> **Excerpt to read**:
Michael Brown, Ferguson, and Implicit Racism in America

by Benjamin Studebaker

In recent weeks, everywhere I look I see pieces written by people about the killing of Michael Brown in Ferguson, Missouri. Some of the pieces support Brown, others attack Brown, all of them make explicit or implicit claims about what the incident means for America’s soul. All of them seem to take as a given that this incident tells us something we didn’t already know. The truth is that like any individual death (regardless of whether it was murder or an accident), Michael Brown’s does not tell us what the general trends are in America. All it can serve to do is highlight an issue. To understand what’s really going on, we have to look at that issue in a wider statistical context, and this piece seeks to provide that context.

The question of how racist America is and whether America is getting better, worse, or staying the same is a question that must necessarily be answered by looking at comprehensive samples of many thousands of incidents. No one incident is instructive. Regardless of what we eventually decide happened to Michael Brown, there are cases in which black people get wrongfully stopped, searched, or shot by the cops on the basis of race, and there are cases in which cops treat black people with dignity and respect. That one happens does not prove that the other does not happen. What’s relevant is the balance of incidents–how often do cops behave in a racist way as opposed to an acceptable way, and what can we do about those incidents?

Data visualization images
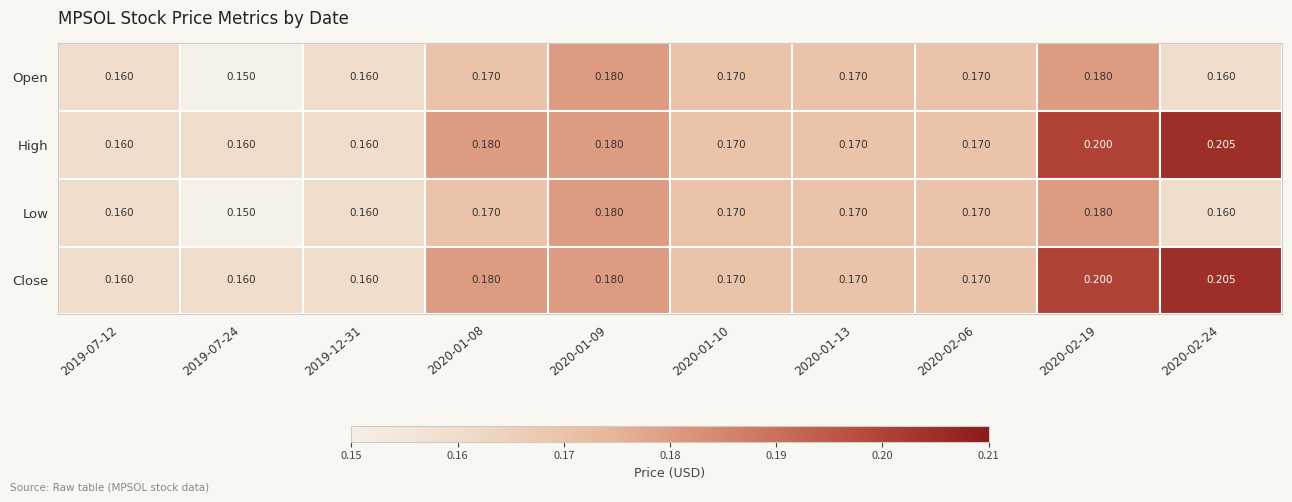

Is the value of Low at 2020-01-10 greater than the value of Close at 2020-02-24?

No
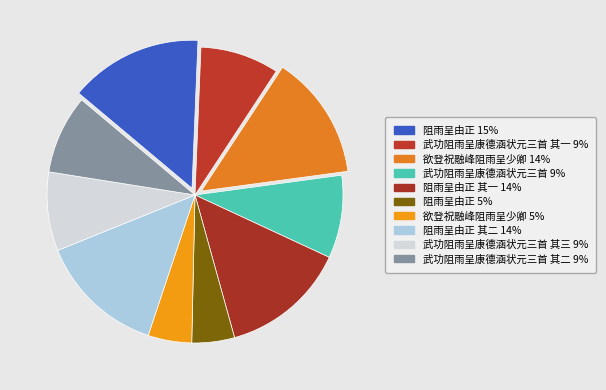

Count the number of slices in the pie.

10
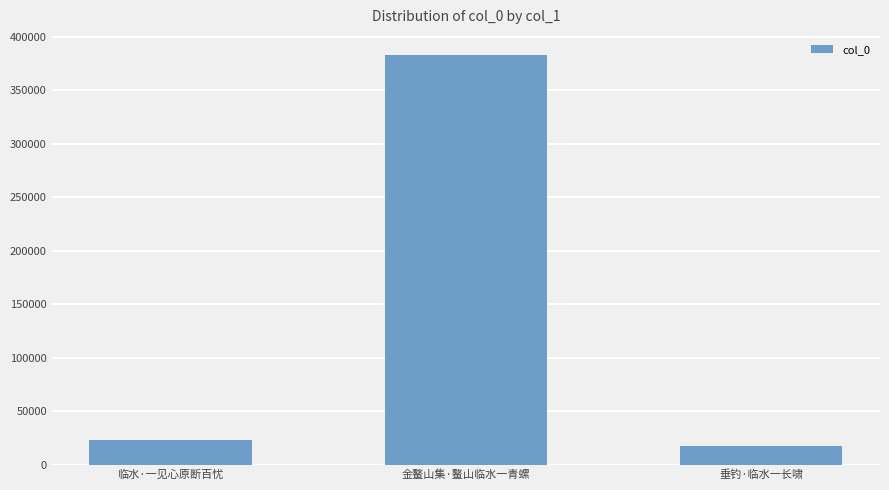

What position from the right is 临水·一见心原断百忧?

3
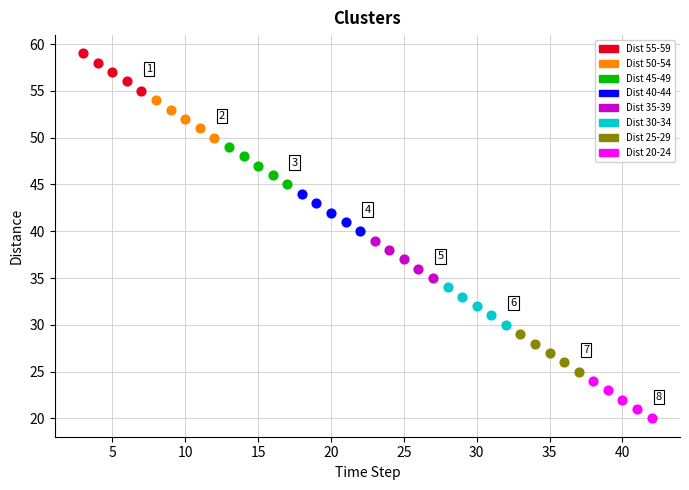

Which series reaches the maximum Y coordinate?

Dist 55-59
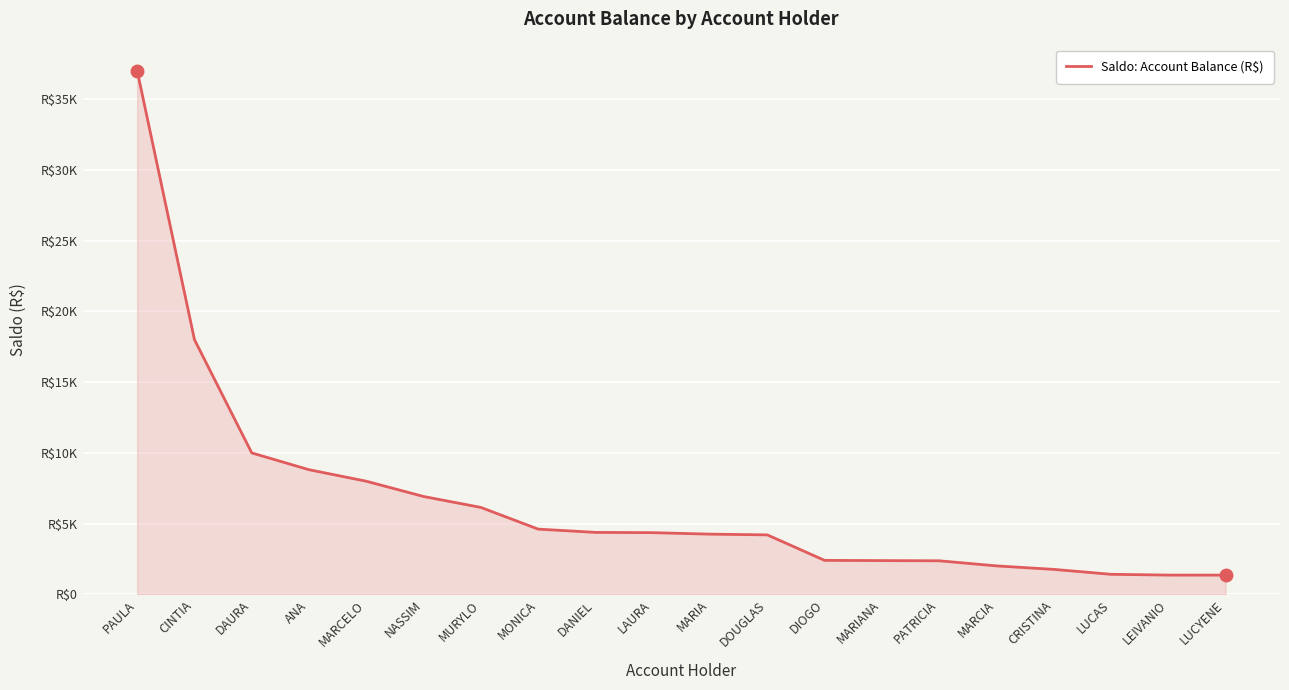

Is it true that the value at MARIANA is 3136.9?

False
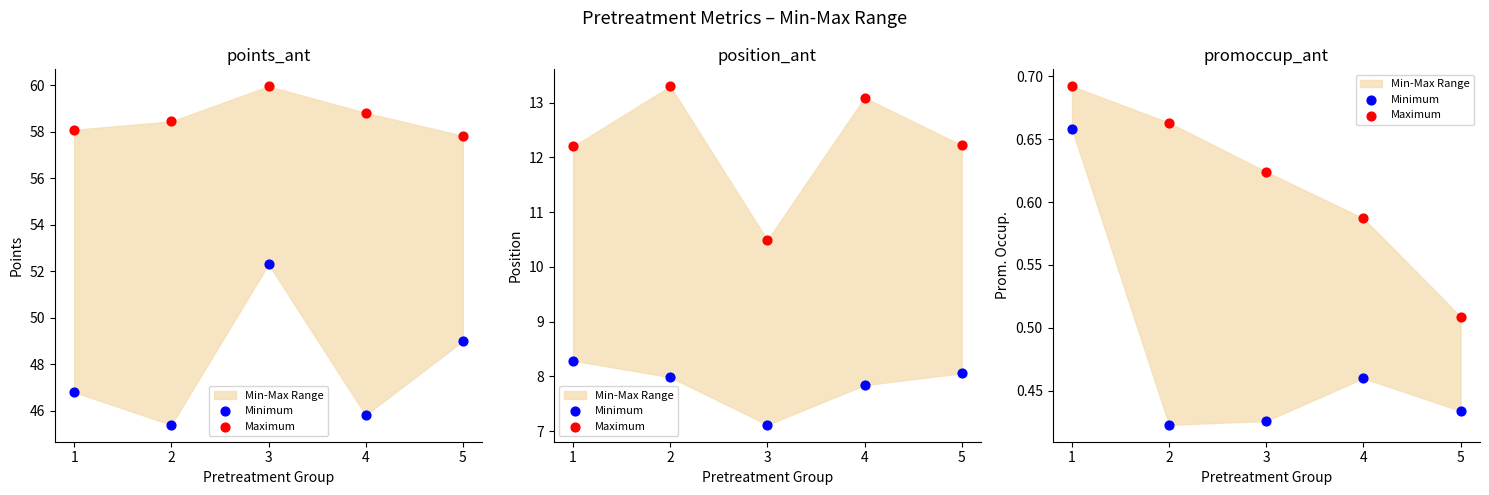

Which series has the largest total across all categories?

Maximum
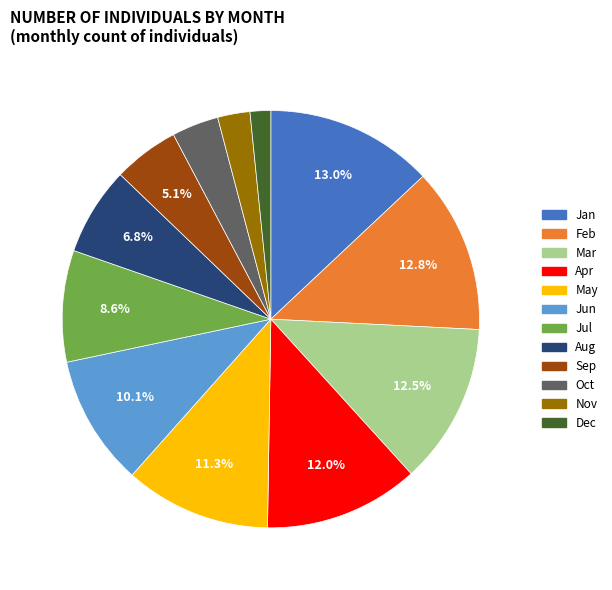

Combined, what portion of the pie is May and Sep?

16.4%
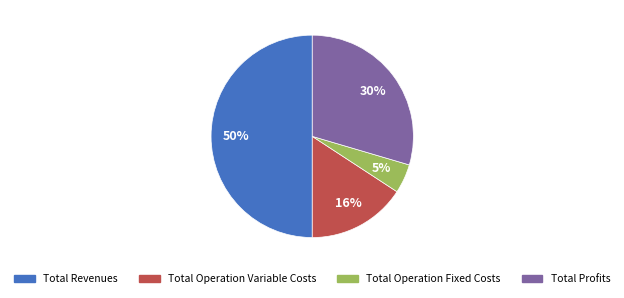

To the nearest percent, what is the average slice percentage?

25%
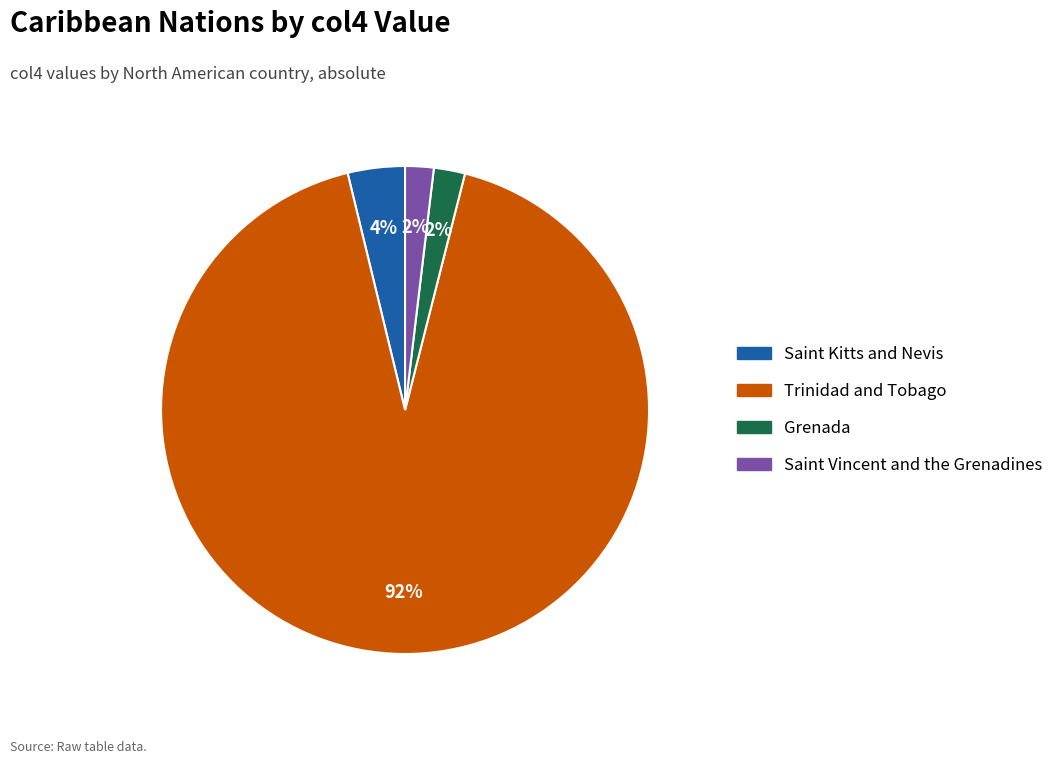

Which slice is the largest?

Trinidad and Tobago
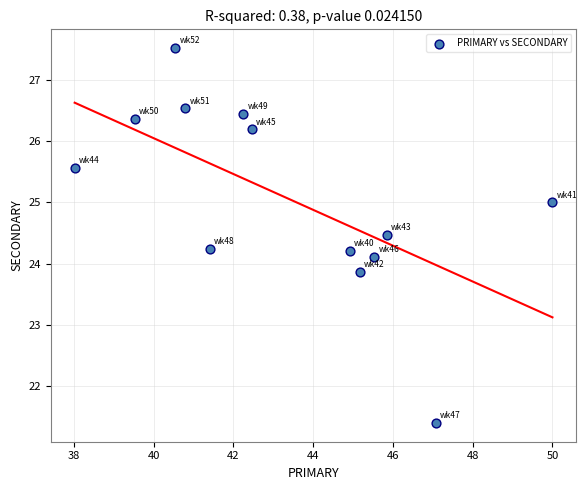

What is the range of Y values (max minus min)?

6.1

> **Using the information**:
1) In the essay on Michael Brown, how must the question of how racist America is be answered?
2) From the essay on Michael Brown, extract the passage between "by Benjamin Studebaker" and "provide that context.", inclusive.

> **Outputs for the tasks**:
1) It must be answered by looking at comprehensive samples of many thousands of incidents.

2)
by Benjamin Studebaker

In recent weeks, everywhere I look I see pieces written by people about the killing of Michael Brown in Ferguson, Missouri. Some of the pieces support Brown, others attack Brown, all of them make explicit or implicit claims about what the incident means for America’s soul. All of them seem to take as a given that this incident tells us something we didn’t already know. The truth is that like any individual death (regardless of whether it was murder or an accident), Michael Brown’s does not tell us what the general trends are in America. All it can serve to do is highlight an issue. To understand what’s really going on, we have to look at that issue in a wider statistical context, and this piece seeks to provide that context.